(Saved entries)
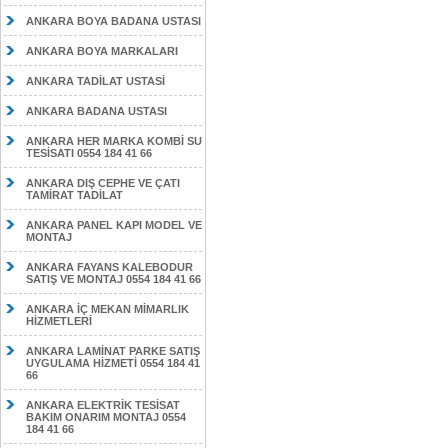
ANKARA BOYA BADANA USTASI
ANKARA BOYA MARKALARI
ANKARA TADİLAT USTASİ
ANKARA BADANA USTASI
ANKARA HER MARKA KOMBİ SU
TESİSATI 0554 184 41 66
ANKARA DIŞ CEPHE VE ÇATI
TAMİRAT TADİLAT
ANKARA PANEL KAPI MODEL VE
MONTAJ
ANKARA FAYANS KALEBODUR
SATIŞ VE MONTAJ 0554 184 41 66
ANKARA İÇ MEKAN MİMARLIK
HİZMETLERİ
ANKARA LAMİNAT PARKE SATIŞ
UYGULAMA HİZMETİ 0554 184 41
66
ANKARA ELEKTRİK TESİSAT
BAKIM ONARIM MONTAJ 0554
184 41 66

_AIM OF THE TASK_. Can you reproduce the text from each of these records word for word, with the pictures omitted?

_ANSWER FOR THE TASK_.
ANKARA BOYA BADANA USTASI
ANKARA BOYA MARKALARI
ANKARA TADİLAT USTASİ
ANKARA BADANA USTASI
ANKARA HER MARKA KOMBİ SU
TESİSATI 0554 184 41 66
ANKARA DIŞ CEPHE VE ÇATI
TAMİRAT TADİLAT
ANKARA PANEL KAPI MODEL VE
MONTAJ
ANKARA FAYANS KALEBODUR
SATIŞ VE MONTAJ 0554 184 41 66
ANKARA İÇ MEKAN MİMARLIK
HİZMETLERİ
ANKARA LAMİNAT PARKE SATIŞ
UYGULAMA HİZMETİ 0554 184 41
66
ANKARA ELEKTRİK TESİSAT
BAKIM ONARIM MONTAJ 0554
184 41 66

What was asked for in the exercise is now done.